Lightweight Fish Classification Model for Sustainable Marine Management: Indonesian Case
Febrian Kurniawan, Gandeva Bayu Satrya, Firuz Kamalov
TL;DR
The paper tackles sustainable fisheries management by enabling on-board, real-time fish species and consumability classification using a lightweight CNN, M-MobileNets, designed for resource-constrained vessels. It introduces a large Indonesian fish image dataset (37,462 images across 667 species) and data augmentation, then demonstrates a two-stage approach that first identifies species and then determines consumability via FishBase integration.
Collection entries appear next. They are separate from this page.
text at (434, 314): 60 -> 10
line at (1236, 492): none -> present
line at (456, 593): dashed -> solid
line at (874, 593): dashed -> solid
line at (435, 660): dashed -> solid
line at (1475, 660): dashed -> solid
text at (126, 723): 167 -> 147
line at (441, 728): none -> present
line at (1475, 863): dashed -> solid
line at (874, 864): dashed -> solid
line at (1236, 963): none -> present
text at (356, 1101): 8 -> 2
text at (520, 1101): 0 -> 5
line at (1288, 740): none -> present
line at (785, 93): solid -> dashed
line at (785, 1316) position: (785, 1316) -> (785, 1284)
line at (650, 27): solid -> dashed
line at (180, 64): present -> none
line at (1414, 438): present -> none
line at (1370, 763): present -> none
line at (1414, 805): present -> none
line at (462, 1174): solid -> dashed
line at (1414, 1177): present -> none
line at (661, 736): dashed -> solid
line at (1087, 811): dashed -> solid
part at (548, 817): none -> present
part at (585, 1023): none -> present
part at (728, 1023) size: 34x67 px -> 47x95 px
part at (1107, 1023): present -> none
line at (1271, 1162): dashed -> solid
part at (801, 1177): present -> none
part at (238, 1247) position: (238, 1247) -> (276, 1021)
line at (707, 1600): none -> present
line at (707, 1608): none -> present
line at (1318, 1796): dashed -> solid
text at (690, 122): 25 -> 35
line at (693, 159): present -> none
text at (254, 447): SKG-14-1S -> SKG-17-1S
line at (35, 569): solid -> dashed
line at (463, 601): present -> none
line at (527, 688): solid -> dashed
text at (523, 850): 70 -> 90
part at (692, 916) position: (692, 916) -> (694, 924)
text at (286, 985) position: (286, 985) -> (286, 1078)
By reducing the top-layer parameters to about 531k and adopting Swish activation with batch normalization, the model achieves up to 97% accuracy and favorable GPU/memory metrics on a low-end GPU (GTX 860M), enabling practical edge deployment. The work supports synchronized multi-vessel deployments for monitoring species distribution and movement, with clear implications for remote, low-bandwidth marine AI applications and sustainable fishing practices.
Abstract
The enormous demand for seafood products has led to exploitation of marine resources and near-extinction of some species. In particular, overfishing is one the main issues in sustainable marine development. In alignment with the protection of marine resources and sustainable fishing, this study proposes to advance fish classification techniques that support identifying protected fish species using state-of-the-art machine learning. We use a custom modification of the MobileNet model to design a lightweight classifier called M-MobileNet that is capable of running on limited hardware. As part of the study, we compiled a labeled dataset of 37,462 images of fish found in the waters of the Indonesian archipelago. The proposed model is trained on the dataset to classify images of the captured fish into their species and give recommendations on whether they are consumable or not. Our modified MobileNet model uses only 50\% of the top layer parameters with about 42% GTX 860M utility and achieves up to 97% accuracy in fish classification and determining its consumability. Given the limited computing capacity available on many fishing vessels, the proposed model provides a practical solution to on-site fish classification. In addition, synchronized implementation of the proposed model on multiple vessels can supply valuable information about the movement and location of different species of fish.